Diese Gottesliebe trägt Früchte und wird tätig, tätig um uns herum, tätig durch unser Beispiel, tätig durch unsere Familien, tätig überall da, wo wir nicht aufgeben. Deswegen ist die kleine hl. Theresia, obwohl sie ihren Konvent in neun Jahren niemals verlassen hat, zur Patronin der Mission geworden. Denn Liebe will sich schenken: Bonum diffusivum sui! Je mehr wir lieben, je mehr wir vor allem Gott lieben und verehren, desto mehr werden wir umgestaltet in Christus und desto mehr können wir fruchtbar werden, durch unseren gelebten Glauben und unser christliches Beispiel, wie die hl. Theresia. In allen harten Stunden, in den großen Kreuzen, auch der nagenden Glaubenszweifel, die Gott ihr auferlegt hat, in allem, was sie ertragen und erdulden musste, hat sie niemals aufgehört, Gott mit kindlichem Herzen zu lieben, mit einfacher Demut, tiefer Hoffnung und festem Gottvertrauen ist sie eine Zeugin der tätigen Gottesliebe geworden.
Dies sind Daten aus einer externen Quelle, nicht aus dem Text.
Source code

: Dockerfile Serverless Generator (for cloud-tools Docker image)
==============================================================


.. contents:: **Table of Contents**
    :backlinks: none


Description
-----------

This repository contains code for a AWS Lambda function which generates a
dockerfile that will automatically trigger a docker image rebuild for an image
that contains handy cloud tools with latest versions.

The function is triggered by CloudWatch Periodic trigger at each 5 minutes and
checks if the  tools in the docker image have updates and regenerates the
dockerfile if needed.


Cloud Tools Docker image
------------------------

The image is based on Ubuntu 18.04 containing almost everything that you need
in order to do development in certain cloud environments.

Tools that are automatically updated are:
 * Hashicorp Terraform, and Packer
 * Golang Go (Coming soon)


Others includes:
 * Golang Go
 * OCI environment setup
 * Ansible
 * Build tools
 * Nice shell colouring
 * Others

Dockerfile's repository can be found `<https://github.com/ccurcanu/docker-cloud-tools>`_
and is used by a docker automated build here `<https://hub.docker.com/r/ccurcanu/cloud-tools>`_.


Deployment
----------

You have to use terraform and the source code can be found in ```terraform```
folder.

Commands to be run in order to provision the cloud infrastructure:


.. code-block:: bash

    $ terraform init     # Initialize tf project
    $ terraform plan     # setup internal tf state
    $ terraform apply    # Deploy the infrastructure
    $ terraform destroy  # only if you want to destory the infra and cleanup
So hat sie mit ihren letzten Worten und ihrem letzten Atem sagen können: „Mein Gott, ich liebe Dich.“
Beten wir heute zu dieser großen Kirchenlehrerin, die uns einen kleinen Weg der Liebe gelehrt hat, der aber in Wirklichkeit ein ganz großer Weg ist, auf dem wir alle emporsteigen können zu Gott. Beten wir, dass auch wir Gott mehr lieben, dass auch wir in der Nächstenliebe noch tätiger werden und dass wir in der einfachen Demut des Beschenktseins, in der tiefen Hoffnung auf die Allmacht Gottes und in bestem Gottvertrauen auf Seine Hilfe größer werden und in der Heiligkeit wachsen. Nicht alle Heiligen waren großartige Menschen, sondern oft zunächst Menschen wie wir, die aber in tätiger Gottesliebe und in festem Gottvertrauen wussten: Für Gott ist alles möglich! Beten wir zur hl. Theresia von Lisieux, auch während unserer großen Prozession mit ihren Reliquien durch das Engelporter Land, denn sie wusste: Für Gott ist alles möglich. Beten wir zu ihr, damit wir alle mit jenen Worten vor Ihn treten dürfen, mit denen sie sterben durfte: „Mein Gott, ich liebe Dich.“ Amen.